Box plot presenting the 24-h Kitchen area PM2.5 concentrations using different fuel types to start the fire in the kitchen. The whole boxes represent the interquartile range; numbers on the horizontal line inside the box indicate median. The top and bottom whiskers are minimum and maximum values, respectively.

Determinants of daily average kitchen concentrations of PM2.5

In addition to graphical visualization of raw relationships between different factors and average particle concentration, the model-based analysis provides a quantitative confirmation of important findings. As a result, we used the one-way analysis of variance (ANOVA) test to determine whether there is a significant difference in the mean concentration of PM2.5 by each of, the fuel types used to cook, fuel types used to start the fire, number of meals cooked per day and other variables with more than two groups.

An independent sampling t-test was also used to compare the average concentration of two different groups and check for significant differences between these average concentrations.
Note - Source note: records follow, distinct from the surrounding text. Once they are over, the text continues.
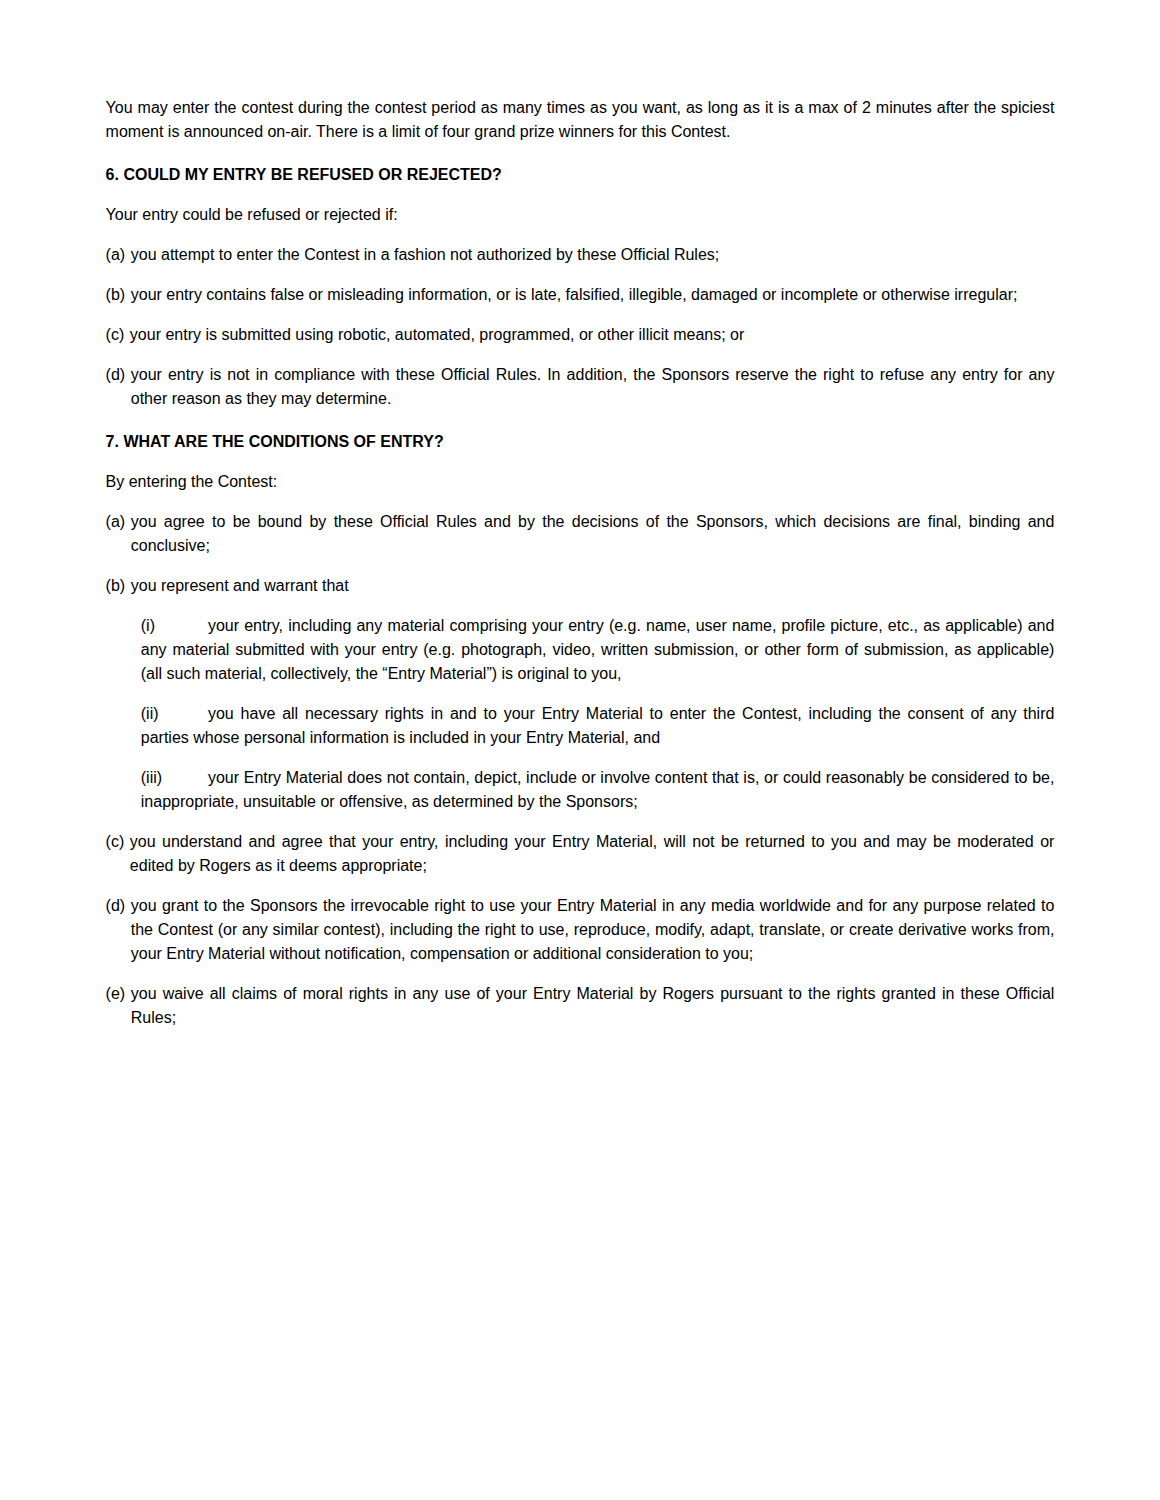You may enter the contest during the contest period as many times as you want, as long as it is a max of 2 minutes after the spiciest moment is announced on-air. There is a limit of four grand prize winners for this Contest.
6. COULD MY ENTRY BE REFUSED OR REJECTED?
Your entry could be refused or rejected if:
(a) you attempt to enter the Contest in a fashion not authorized by these Official Rules;
(b) your entry contains false or misleading information, or is late, falsified, illegible, damaged or incomplete or otherwise irregular;
(c) your entry is submitted using robotic, automated, programmed, or other illicit means; or
(d) your entry is not in compliance with these Official Rules. In addition, the Sponsors reserve the right to refuse any entry for any other reason as they may determine.
7. WHAT ARE THE CONDITIONS OF ENTRY?
By entering the Contest:
(a) you agree to be bound by these Official Rules and by the decisions of the Sponsors, which decisions are final, binding and conclusive;
(b) you represent and warrant that
(i) your entry, including any material comprising your entry (e.g. name, user name, profile picture, etc., as applicable) and any material submitted with your entry (e.g. photograph, video, written submission, or other form of submission, as applicable) (all such material, collectively, the “Entry Material”) is original to you,
(ii) you have all necessary rights in and to your Entry Material to enter the Contest, including the consent of any third parties whose personal information is included in your Entry Material, and
(iii) your Entry Material does not contain, depict, include or involve content that is, or could reasonably be considered to be, inappropriate, unsuitable or offensive, as determined by the Sponsors;
(c) you understand and agree that your entry, including your Entry Material, will not be returned to you and may be moderated or edited by Rogers as it deems appropriate;
(d) you grant to the Sponsors the irrevocable right to use your Entry Material in any media worldwide and for any purpose related to the Contest (or any similar contest), including the right to use, reproduce, modify, adapt, translate, or create derivative works from, your Entry Material without notification, compensation or additional consideration to you;
(e) you waive all claims of moral rights in any use of your Entry Material by Rogers pursuant to the rights granted in these Official Rules;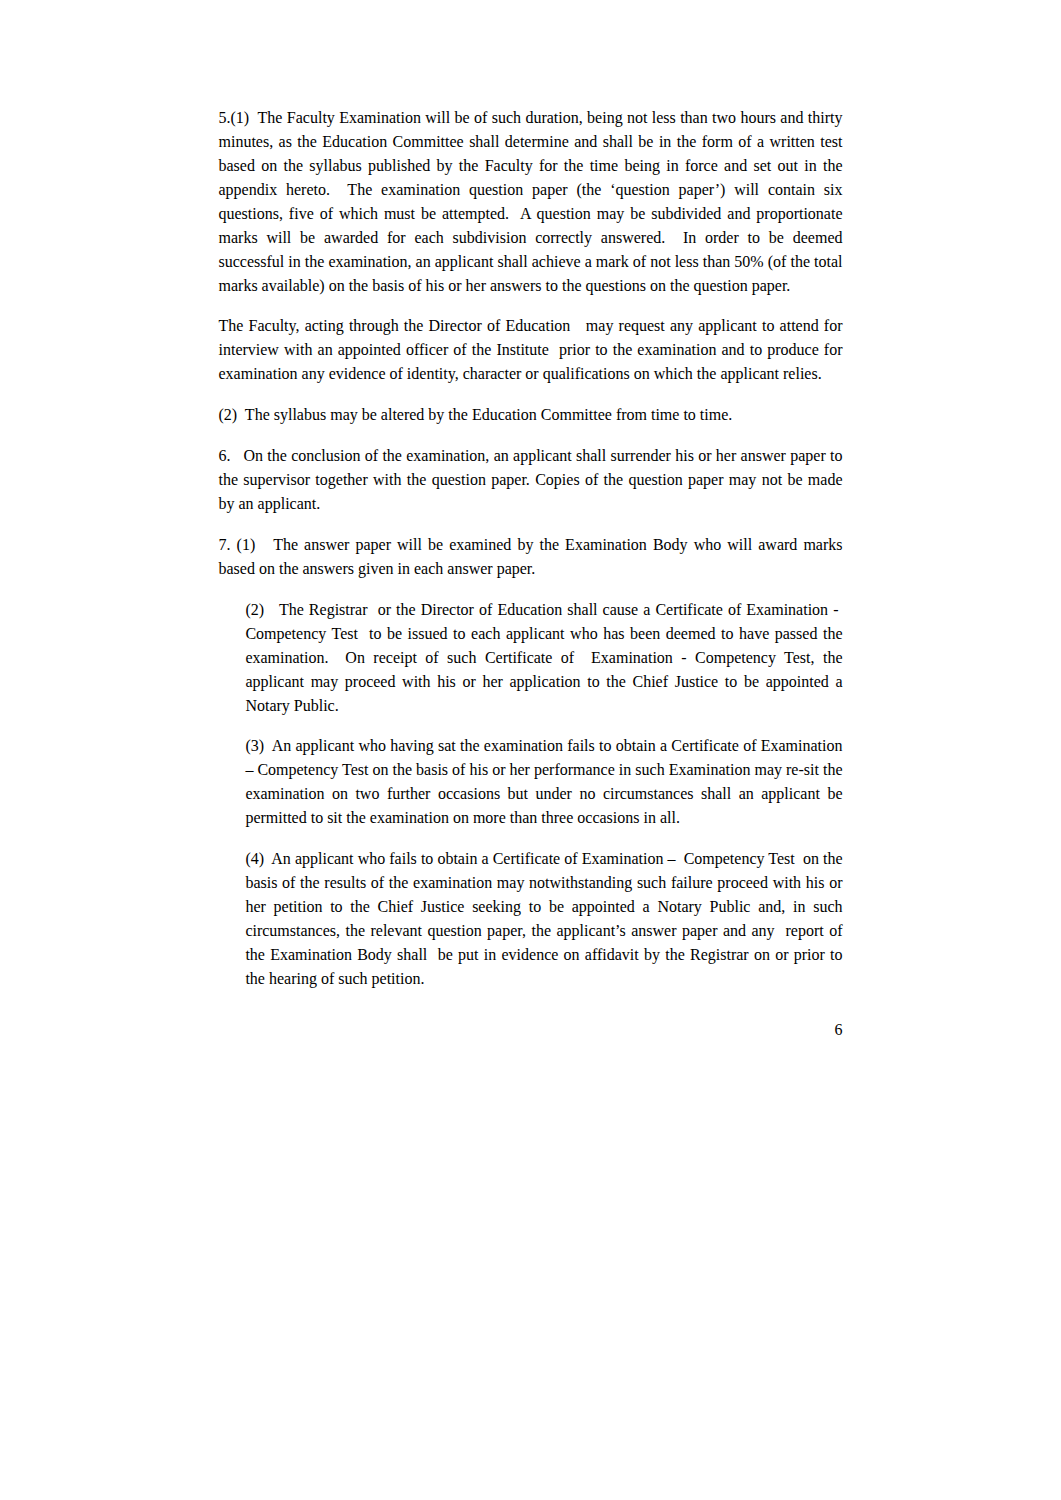5.(1) The Faculty Examination will be of such duration, being not less than two hours and thirty minutes, as the Education Committee shall determine and shall be in the form of a written test based on the syllabus published by the Faculty for the time being in force and set out in the appendix hereto. The examination question paper (the ‘question paper’) will contain six questions, five of which must be attempted. A question may be subdivided and proportionate marks will be awarded for each subdivision correctly answered. In order to be deemed successful in the examination, an applicant shall achieve a mark of not less than 50% (of the total marks available) on the basis of his or her answers to the questions on the question paper.
The Faculty, acting through the Director of Education may request any applicant to attend for interview with an appointed officer of the Institute prior to the examination and to produce for examination any evidence of identity, character or qualifications on which the applicant relies.
(2) The syllabus may be altered by the Education Committee from time to time.
6. On the conclusion of the examination, an applicant shall surrender his or her answer paper to the supervisor together with the question paper. Copies of the question paper may not be made by an applicant.
7. (1) The answer paper will be examined by the Examination Body who will award marks based on the answers given in each answer paper.
(2) The Registrar or the Director of Education shall cause a Certificate of Examination - Competency Test to be issued to each applicant who has been deemed to have passed the examination. On receipt of such Certificate of Examination - Competency Test, the applicant may proceed with his or her application to the Chief Justice to be appointed a Notary Public.
(3) An applicant who having sat the examination fails to obtain a Certificate of Examination – Competency Test on the basis of his or her performance in such Examination may re-sit the examination on two further occasions but under no circumstances shall an applicant be permitted to sit the examination on more than three occasions in all.
(4) An applicant who fails to obtain a Certificate of Examination – Competency Test on the basis of the results of the examination may notwithstanding such failure proceed with his or her petition to the Chief Justice seeking to be appointed a Notary Public and, in such circumstances, the relevant question paper, the applicant’s answer paper and any report of the Examination Body shall be put in evidence on affidavit by the Registrar on or prior to the hearing of such petition.
6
All significance values of Levene’s test/statistics based on a comparison of the average concentration were greater than 0.05 indicating the requirement of homogeneity of variance has been met and the ANOVA and independent sample t-tests can be considered to be robust.

Accordingly, a statistically significant difference was observed in average PM2.5 concentrations between the thatched roof and CIS roof kitchens. The results indicated that cooking in a thatched roof kitchen emitted on average 639 μg/m3 (SD = 181) PM2.5 concentrations, compared with cooking in a CIS roofed kitchen which emitted an average concentration of 336 μg/m3 (SD = 182) PM2.5. This difference was statistically significant at 0.05 level (t = 6.37, p < 0.001). Using eta-square to examine the effect size, about 33.4% of the variation of PM2.5 concentrations could be explained by kitchen roof types.

Similarly, in the kitchen where Injera was baked the average concentration of PM2.5 was recorded to be 523 μg/m3 (SD = 209), compared with the kitchen where Injera was not baked which emitted an average of 343 μg/m3 (SD = 202) PM2.5. This difference was statistically significant at the 0.05 level (t = 3.81, p < 0.001). Based on the eta-square effect size estimate, only 15.2% of the variation could be explained by Injera baking events.

Regardless of the kitchen type, the result of one-way ANOVA showed a significant difference between fuel types used during the air monitoring period (firewood, cow dung, crop residue, and mixed fuel) and the average concentration of PM2.5 (F = 4.46, p = 0.006). A Tukey post hoc test showed that burning of mixed biomass fuel (mean = 493 ug/m3, SD = 233 ug/m3) emitted significantly high average PM2.5 concentrations than using both firewood (mean = 347 ug/m3, SD = 189 ug/m3) and agricultural residues (mean = 232 ug/m3, SD =167 ug/m3). But there is no significant difference in average kitchen PM2.5 concentrations among firewood, cow dung, and crop residue users.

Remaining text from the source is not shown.